Jean-Auguste-Dominique Ingres (1780 – 1867) was from a middle-class background and, after being educated in Tolosa, he moved to Paris in 1797 where he had the chance to study at David’s atelier. In 1801, when he was just 21 years old, Ingres won the Prix de Rome and thanks to it he had the opportunity to visit Italy for a short span of time. But then he decided to stay where he had been for over 25 years, 4 of them spent in Florence. Back in France, in 1825, he was elected member of the Academy of Fine Arts where he became professor in 1829. Between 1834 and 1841 he stayed again in Italy, precisely in Rome, in some kind of voluntary exile sprung from the several criticisms he received. When he came back to France, he didn’t get the success he deserved, probably because of his passion for italian Rinascimento (Renaissance). Ingres, contrarily to what people wanted to see in his works of art, went ahead with the the Romanticism theme and that’s why his Universal Exposition in 1855 did not succeed. In 1862 Ingres was nominated Senator and, few months after his death, occurred in 1867 in Paris, he was paid a tribute with a huge art exhibition of his works.
According to Baudelaire, Ingres was “the only one in France who could indeed paint portraits”. And, as a matter of fact, portraits are what helped Ingres the most showing his real talent as an artist. Ingres was not used to imitating reality, he transposed mental images, full of psychological inferences, in his paintings, simplifying the drawing insomuch as it appears, even two-dimensionally.
At the beginning of his career, Ingres portrayed the whole Rivière famile in three superb paintings. The most famous of them is the portrait of the young Caroline Rivière, Sabine and Philibert’s daughter, painted in 1805.
Caroline was 13 years old and she died that very year, few months after the fulfillment of the work. She’s portrayed in three-quarter position and set under an arch frame, just like a medieval Saint. The outlines are really sharp and the colour is spread in flat fields. Both these things help give the young female figure a fluid, but flat, and two-dimensional look.
At first, this painting baffles one’s perception. But if we analyze it thoroughly, we can figure out that Mlle. Rivière’s anatomy is completely wrong because the artist wanted to achieve an abstract beauty ideal. The rounded face is sustained by a too thin neck, her shoulders are too narrow and they outline an unnatural arch, her breast is too high-placed and her bust is too short.

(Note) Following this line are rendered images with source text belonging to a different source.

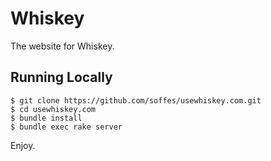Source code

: # Whiskey

The website for Whiskey.

## Running Locally

    $ git clone https://github.com/soffes/usewhiskey.com.git
    $ cd usewhiskey.com
    $ bundle install
    $ bundle exec rake server

Enjoy.
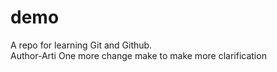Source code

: # demo
A repo for learning Git and Github.  <br>
Author-Arti
One more change make to make more clarification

The bright white clothes she’s wearing create a purity typical of adolescence and, in the same time, they forecast that Caroline would have never known womanhood, the same of her mother’s portrait, because of her early death. Her sensuality is nascent rather than overripe. And her position is sinuous rather than lascivious, such as Sabine Rivière’s one.

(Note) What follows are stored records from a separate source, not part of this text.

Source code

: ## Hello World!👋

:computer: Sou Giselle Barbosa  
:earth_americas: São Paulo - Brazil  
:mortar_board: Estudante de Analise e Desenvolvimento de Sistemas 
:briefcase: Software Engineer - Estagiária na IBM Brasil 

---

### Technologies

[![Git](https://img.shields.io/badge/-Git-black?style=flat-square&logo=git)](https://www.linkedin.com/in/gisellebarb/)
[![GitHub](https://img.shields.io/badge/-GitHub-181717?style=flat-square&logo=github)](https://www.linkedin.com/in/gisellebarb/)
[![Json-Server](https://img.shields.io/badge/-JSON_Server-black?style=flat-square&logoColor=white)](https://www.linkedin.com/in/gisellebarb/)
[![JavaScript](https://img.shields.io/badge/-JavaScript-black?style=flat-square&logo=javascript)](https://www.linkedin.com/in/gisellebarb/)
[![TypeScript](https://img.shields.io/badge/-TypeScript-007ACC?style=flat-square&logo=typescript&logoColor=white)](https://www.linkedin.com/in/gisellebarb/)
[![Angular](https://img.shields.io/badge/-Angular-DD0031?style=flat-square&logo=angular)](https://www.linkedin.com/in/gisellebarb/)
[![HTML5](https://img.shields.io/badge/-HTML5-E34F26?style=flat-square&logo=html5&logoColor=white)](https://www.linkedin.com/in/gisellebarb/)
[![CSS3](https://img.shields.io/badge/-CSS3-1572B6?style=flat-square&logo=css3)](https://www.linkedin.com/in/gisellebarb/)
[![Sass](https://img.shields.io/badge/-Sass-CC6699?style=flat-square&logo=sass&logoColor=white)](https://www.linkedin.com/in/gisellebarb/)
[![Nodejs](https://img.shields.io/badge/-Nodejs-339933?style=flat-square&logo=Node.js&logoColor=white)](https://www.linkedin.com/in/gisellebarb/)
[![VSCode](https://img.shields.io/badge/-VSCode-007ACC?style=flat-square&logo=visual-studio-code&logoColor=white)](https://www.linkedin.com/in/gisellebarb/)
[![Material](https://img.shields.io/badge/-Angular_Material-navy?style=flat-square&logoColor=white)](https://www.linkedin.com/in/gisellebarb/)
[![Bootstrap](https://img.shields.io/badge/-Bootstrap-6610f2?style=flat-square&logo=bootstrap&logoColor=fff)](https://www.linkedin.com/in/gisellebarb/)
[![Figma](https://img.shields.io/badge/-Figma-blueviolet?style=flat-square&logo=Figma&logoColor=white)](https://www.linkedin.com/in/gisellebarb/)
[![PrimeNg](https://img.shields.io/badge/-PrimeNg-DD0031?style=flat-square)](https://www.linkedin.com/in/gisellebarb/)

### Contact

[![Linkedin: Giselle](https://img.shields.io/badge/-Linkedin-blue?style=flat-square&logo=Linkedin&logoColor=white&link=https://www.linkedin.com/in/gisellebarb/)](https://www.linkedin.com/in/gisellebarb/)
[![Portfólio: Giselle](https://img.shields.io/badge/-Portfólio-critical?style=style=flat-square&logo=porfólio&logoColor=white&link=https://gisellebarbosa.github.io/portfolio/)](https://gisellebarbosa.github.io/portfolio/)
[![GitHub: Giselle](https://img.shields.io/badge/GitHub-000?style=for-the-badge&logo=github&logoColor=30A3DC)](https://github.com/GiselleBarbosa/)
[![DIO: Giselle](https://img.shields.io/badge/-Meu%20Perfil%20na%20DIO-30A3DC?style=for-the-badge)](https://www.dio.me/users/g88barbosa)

The whole portrait is lavished with a dazzling light, which could have offended those 1805’s critics used to bright white dresses worn by young wealthy ladies and to a darker palette for the backgrounds of the pintings, not to such a luminous landscape.

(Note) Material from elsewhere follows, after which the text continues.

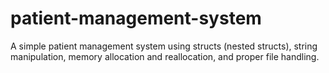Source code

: # patient-management-system
A simple patient management system using structs (nested structs), string manipulation, memory allocation and reallocation, and proper file handling.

Caroline wears an empire waist dress with a bodice, highlighted by a silk ribbon, with scoop neck and a fine sheer detail that covers her breast and makes the whole dress look more chaste than Madame Rivière’s one, featuring a deep square neckline. In both portraits, sleeves are gathered but, while the mother’s ones are transparent and show sensually her skin, the daughter’s sleeves cover her shoulders and even her arms are hidden by long soft leather gloves. The white fur boa Caroline is wearing is a symbol of the wealthy condition of Rivière’s family and echoes, in its serpentine route, the mother’s sumptuous shawl, in less extravagant terms.